There are two ways to look at Target's actions, or shall we say inactions.
The first is that Target knows what it's doing and will not base its strategies on the short-term whims of the stock market. That's certainly how the company sees itself.
The second perspective is that Target's lack of decisive action might come back to haunt the retailer.
There are ample arguments to support either theory.
Staying the course is certainly prudent. Take Target's weak holiday sales. One bad holiday season does not make a retailer. If Target tried to goose sales with more discounting, that would inevitably damage its profit margins.
As for the sale of its credit card receivables, Target officials think they can fetch a better price if they wait until the end of 2012 or the beginning of 2013.
"We believe a pause in discussions...will enable Target to reach an agreement with a high-quality financial partner on acceptable terms," Scovanner said.
Senior vice president of finance John Mulligan will replace Scovanner as CFO in late March.
Glenn Johnson, a portfolio manager with Mairs & Power in St.
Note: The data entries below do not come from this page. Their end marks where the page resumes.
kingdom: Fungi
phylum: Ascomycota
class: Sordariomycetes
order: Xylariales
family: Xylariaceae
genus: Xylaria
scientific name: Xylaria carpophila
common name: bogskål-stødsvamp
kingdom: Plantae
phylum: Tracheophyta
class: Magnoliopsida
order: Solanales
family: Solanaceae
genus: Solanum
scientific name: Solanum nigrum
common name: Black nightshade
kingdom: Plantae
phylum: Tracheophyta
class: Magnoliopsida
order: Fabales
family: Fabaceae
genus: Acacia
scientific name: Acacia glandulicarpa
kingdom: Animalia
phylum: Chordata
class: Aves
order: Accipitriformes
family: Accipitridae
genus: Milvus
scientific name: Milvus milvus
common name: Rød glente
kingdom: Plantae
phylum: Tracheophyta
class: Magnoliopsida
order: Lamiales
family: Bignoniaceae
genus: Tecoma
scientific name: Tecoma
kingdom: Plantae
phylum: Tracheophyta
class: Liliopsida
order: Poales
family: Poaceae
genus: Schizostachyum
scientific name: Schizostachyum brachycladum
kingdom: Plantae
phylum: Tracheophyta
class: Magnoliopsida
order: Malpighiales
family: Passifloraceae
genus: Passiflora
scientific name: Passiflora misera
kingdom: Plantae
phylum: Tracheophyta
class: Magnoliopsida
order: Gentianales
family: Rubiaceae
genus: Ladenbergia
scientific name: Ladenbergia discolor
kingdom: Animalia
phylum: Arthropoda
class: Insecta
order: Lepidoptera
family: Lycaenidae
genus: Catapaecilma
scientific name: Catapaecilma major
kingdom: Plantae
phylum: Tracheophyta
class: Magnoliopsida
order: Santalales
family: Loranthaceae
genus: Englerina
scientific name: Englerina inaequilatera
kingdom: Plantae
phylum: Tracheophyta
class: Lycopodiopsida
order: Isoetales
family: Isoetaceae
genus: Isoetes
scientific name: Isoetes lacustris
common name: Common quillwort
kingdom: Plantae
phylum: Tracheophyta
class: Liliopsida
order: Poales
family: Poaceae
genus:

Paul, which owns 2.7 million shares of Target stock, thinks there's merit to this approach.
As the economy grows stronger (and the amount of bad debt continues to fall), the value of the credit card portfolio will only rise, Johnson said.
To demonstrate its commitment to selling the receivables, Target said Terry Scully, the president of Target Financial and Retail Services will report directly to CEO Gregg Steinhafel.
But Target's strategy is not risk free.
Though the economy is showing signs of life, plenty can go wrong. Unemployment is still high and Europe still faces a debt crisis. Any of these factors could actually reduce the value of the credit card receivable by the end of the year.
Target wanted to get out of the credit card business for a number of reasons. It needs the money from a sale to help fund its expansion into Canada.
Plus company officials say they rather focus on what they know best: retailing. Running a credit card portfolio is an entirely different business and Wall Street tends to value financial services firms differently from retailers, Johnson of Mairs & Power said.
Stretching out the credit card portfolio sale for another year adds uncertainty to Target's stock. Most analysts had already priced in the sale at this point.
Target's decision "is likely to undermine patience among investors who have been willing to look through pressure from Canada expenses and credit card profits in 2012 given the quality of the brand and management team," Christopher Horvers, an analyst with JP Morgan, wrote in a research note.
Even before November and December last year, Target's store traffic numbers had been falling, despite efforts like its PFresh grocery initiative and REDcard 5 percent program.
Target's holiday sales were also considerably weaker than what it and Wall Street expected, less than two percent in both November and December.
Target's "'do-nothing different view' will likely be met with some concern given that this is the third month of disappointing sales results," Binder of Jefferies wrote.
Continued same-store sales weakness will squeeze Target's margins even if it avoids discounting because the company is spending a good deal of money on its expansion into Canada..
Executives often say they don't pay attention to stock prices and instead like to focus on the company's long-term welfare. Whether or not that's true in Target's case, the company has certainly earned some faith from Wall Street.
But how long that will last is anyone's guess.
"This series of events is likely to diminish the urge of investors to provide the benefit of the doubt," Horvers of JP Morgan wrote.